U.S. Government in the Way to Develop Natural Gas

By Anna Driver
HOUSTON, March 9 (Reuters) - The U.S. has vast supplies of natural gas locked tight in shale that could offer a long-term energy solution, but the government is ignoring the resource's potential, Jim Mulva, the chief executive officer of ConocoPhillips (COP.N), said on Tuesday.
Shale formations across North America are said to hold enough gas to meet domestic demand for a hundred years.
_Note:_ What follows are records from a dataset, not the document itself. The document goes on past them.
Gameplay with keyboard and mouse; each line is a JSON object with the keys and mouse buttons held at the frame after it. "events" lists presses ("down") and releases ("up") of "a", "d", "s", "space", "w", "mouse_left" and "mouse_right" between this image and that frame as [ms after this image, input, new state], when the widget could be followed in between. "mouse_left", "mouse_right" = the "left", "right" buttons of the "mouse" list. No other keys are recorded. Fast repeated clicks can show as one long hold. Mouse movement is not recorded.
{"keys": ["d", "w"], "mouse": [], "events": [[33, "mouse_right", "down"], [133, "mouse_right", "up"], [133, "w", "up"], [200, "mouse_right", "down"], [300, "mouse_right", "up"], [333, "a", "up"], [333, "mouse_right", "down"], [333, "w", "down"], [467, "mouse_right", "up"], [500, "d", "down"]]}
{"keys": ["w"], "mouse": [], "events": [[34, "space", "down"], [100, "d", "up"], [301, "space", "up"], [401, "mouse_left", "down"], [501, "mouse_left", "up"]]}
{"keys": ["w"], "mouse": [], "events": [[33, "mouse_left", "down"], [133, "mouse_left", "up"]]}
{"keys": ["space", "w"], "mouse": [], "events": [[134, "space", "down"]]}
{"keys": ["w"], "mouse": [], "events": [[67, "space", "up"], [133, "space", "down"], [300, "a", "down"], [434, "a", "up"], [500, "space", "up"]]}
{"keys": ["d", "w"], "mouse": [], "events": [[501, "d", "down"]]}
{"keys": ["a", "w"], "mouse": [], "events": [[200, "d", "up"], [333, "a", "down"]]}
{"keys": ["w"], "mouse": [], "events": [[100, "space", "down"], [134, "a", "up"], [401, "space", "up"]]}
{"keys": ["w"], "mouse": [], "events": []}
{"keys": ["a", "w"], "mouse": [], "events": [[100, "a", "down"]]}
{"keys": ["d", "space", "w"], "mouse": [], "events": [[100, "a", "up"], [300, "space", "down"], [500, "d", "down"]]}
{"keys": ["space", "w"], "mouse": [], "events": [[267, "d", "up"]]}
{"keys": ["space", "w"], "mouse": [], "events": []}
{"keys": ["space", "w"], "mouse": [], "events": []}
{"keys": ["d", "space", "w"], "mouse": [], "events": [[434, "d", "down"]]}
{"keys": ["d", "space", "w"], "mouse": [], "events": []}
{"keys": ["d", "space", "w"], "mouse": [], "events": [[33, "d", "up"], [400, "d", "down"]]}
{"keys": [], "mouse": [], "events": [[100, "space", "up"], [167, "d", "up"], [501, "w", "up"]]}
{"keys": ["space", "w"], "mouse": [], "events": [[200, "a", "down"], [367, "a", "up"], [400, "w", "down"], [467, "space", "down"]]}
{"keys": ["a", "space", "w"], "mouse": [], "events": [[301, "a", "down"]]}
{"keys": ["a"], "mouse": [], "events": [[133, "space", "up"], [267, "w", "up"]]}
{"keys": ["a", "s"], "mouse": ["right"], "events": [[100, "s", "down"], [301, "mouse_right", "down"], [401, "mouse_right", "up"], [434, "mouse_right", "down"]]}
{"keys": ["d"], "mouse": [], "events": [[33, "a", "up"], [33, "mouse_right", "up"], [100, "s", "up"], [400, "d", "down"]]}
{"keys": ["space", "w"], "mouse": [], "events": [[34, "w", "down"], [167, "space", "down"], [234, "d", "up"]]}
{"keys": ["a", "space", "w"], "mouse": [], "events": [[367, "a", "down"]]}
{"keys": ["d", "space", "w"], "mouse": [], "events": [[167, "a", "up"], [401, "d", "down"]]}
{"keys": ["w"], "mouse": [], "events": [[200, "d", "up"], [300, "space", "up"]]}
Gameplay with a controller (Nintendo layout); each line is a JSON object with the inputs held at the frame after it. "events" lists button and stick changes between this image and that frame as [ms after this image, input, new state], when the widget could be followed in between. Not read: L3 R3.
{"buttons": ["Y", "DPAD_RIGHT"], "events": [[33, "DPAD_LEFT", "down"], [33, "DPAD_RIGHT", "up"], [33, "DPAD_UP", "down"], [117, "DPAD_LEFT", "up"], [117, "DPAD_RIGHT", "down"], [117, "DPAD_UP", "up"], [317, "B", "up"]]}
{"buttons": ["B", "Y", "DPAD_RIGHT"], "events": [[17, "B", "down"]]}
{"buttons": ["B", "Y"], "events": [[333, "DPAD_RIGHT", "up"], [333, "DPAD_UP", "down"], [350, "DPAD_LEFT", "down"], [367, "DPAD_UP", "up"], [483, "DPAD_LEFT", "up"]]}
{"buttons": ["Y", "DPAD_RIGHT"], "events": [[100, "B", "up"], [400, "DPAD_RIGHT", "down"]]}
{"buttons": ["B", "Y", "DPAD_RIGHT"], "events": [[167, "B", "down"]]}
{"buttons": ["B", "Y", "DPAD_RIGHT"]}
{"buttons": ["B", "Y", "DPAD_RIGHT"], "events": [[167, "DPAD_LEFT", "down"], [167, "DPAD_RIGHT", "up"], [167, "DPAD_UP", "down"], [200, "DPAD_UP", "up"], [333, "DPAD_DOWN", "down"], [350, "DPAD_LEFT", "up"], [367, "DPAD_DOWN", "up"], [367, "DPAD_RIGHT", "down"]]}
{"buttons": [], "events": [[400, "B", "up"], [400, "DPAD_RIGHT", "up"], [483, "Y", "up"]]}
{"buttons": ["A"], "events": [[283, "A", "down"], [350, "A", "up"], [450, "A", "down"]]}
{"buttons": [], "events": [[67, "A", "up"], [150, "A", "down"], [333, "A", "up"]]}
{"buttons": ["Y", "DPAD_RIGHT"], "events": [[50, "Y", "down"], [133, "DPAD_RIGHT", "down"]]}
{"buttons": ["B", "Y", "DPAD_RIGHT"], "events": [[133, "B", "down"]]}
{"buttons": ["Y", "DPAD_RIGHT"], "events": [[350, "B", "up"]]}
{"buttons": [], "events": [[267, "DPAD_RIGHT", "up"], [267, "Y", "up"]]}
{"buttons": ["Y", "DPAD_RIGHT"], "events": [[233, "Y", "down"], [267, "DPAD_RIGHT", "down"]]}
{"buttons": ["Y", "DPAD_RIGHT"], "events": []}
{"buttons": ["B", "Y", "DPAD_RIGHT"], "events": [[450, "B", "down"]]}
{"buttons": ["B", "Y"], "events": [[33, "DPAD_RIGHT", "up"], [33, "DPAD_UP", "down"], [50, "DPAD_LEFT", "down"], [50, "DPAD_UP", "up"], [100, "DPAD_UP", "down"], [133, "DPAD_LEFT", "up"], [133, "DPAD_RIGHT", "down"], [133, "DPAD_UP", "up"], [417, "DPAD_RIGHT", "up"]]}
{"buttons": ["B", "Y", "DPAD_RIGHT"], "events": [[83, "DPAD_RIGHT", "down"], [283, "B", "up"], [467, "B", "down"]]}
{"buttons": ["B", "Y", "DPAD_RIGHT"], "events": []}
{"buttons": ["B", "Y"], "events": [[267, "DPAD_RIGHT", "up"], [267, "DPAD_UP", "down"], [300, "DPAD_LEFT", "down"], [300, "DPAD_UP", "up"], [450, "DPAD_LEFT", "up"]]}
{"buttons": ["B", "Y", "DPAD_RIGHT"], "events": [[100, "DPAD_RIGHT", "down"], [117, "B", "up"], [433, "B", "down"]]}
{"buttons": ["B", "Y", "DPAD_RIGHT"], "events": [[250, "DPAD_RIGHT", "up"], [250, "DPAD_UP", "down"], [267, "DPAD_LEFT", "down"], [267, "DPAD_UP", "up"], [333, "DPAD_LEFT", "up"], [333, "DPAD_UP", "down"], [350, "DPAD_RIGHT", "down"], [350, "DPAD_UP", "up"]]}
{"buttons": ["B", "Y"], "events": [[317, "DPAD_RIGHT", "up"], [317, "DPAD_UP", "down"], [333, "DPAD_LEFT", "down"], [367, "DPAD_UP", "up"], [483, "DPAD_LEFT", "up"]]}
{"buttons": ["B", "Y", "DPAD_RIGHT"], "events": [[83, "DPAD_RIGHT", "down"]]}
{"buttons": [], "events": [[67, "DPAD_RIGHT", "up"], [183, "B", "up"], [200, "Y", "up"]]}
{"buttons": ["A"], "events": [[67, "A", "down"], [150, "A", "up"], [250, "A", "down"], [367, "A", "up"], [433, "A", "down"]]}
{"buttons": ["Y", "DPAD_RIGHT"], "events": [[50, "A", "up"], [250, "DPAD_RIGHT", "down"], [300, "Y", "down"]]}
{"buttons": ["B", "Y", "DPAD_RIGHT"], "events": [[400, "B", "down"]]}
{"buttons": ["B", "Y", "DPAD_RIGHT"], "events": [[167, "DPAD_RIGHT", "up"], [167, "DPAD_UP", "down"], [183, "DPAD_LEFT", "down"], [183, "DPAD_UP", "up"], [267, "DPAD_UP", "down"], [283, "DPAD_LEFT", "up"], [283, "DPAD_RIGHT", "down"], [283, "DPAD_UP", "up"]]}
Historically, those resources have been out of reach, but technology like horizontal drilling now allows energy companies to tap natural gas trapped in rock.
U.S. policies and proposals are an impediment and are overly favorable to development of renewable sources of energy, Mulva said..
"Unfortunately, (the U.S. government) also proposes higher taxes on the natural gas industry, and is tightening resource access, Mulva said in the text of a speech to be delivered at the IHS CERAWEEK conference. "Perhaps it has not yet learned that if you tax something, you get less of it."
While shale drilling techniques were pioneered in the United States, the country will fall behind others like China unless more is done to produce shale acreage, Mulva said.
"The shale gas revolution here occurred on private and state land, not federal land," the CEO of the third largest U.S. oil company said. "Think of the economic development and job creation potential if more land was opened and if less red tape tied up the acreage that is leased."
Last month, Conoco and BP Plc (BP.L) said they would drop out of a group lobbying for the U.S. Climate bill because proposed legislation would hurt the motor fuels and natural gas industries.
The U.S. Climate Action Partnership, was a coalition of companies and moderate environmental groups that created a blueprint for legislation aimed at cutting greenhouse gas emissions.
At the time, Mulva said the organization's plan did not do enough to recognize the role natural gas could play in reducing emissions.